A September 1 Financial Times rolled out the bullish guns and suggested US large cap stocks could be "the bargain of a lifetime." The expert added: "Stocks haven't been as cheap relative to bonds since 1951," when he himself was just one year old and lacked the "sentience" to invest. "I do now," he focused. "And if you are reading this, so do you."
So basically, unless you're a newborn baby with a still developing brain stem, you should have the good sense to buy stocks right now. The rationale is simple: Last month, U.S. equities suffered their worst August in nearly a decade, all the while absorbing one dismal economic blow after another. Yet -- in the first four days of September, the market enjoyed a powerful, uninterrupted rally.
Ipso facto: The bloodletting has ended. The scent of deals is strong. And now is the time to take the bargain hunting rifles off the shelf.
In the words of a recent news sources: "The protracted tug-of-war in the equity market came to an abrupt halt on September 1. The bulls will now have their sweet rollicking time and investors should enjoy it." (Daily Finance)
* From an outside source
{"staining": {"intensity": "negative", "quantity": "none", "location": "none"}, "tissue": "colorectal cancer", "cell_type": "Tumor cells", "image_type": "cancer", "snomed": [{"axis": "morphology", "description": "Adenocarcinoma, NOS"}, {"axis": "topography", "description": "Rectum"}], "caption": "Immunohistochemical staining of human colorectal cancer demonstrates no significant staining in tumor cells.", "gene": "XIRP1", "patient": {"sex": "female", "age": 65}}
And -- "Stocks are dramatically cheap. You're talking five or six decades cheap in terms of their value. The price-to-earnings ratio is at 12 times forecast earnings." (Bloomberg)
EWI President Robert Prechter showed a major problem with this notion years ago: P/E ratios are about as useful as tea leaves for gauging the actual health of stocks. The reason being, analysts' projections of future earnings tend to be wildly optimistic at market tops, and markedly pessimistic at market bottoms.
Case in point: 2008. In May of that year, the U.S. stock market had kissed its October 2007 peak goodbye in a gut-wrenching sell-off to three-year lows. With the collapse of Bear Stearns and subsequent financial implosion, many mainstream experts saw a familiar bottom-feeding bright spot in the knock back.
"The market is turning around here," remarked one May 3, 2008 Bloomberg. "This move will take us to the 2007 highs before the end of the year."
But by November, the rout had intensified. Stock values had been slashed by more than 50% and stood at their lowest levels in a decade. Again, here's what a November 21, 2008 MarketWatch had to say of the road ahead:
"Over the long haul, the gravity of fundamentals and valuations drives returns. Based on 2009 projections, the P/E on the Standard & Poor's 500 Index was around 10, the cheapest valuation in decades... This suggests that valuation levels are helping to create a floor for equity prices."
Said "floor" did not transpire until the market plunged another 3,000 points to a 12-year nadir in March 2009.
In the end, the "E" in P/E ratio can very well stand for "Emotion." The very same hope and fear that drives speculation into and out of stocks by investors ALSO drives the expectations of future earnings by analysts.
Here at EWI, the only way that we measure the "true" value of stocks is with the objective metrics of the Wave Principle; such as: Elliott wave patterns, Fibonacci time and price relationships, volume, sentiment extremes, and the like.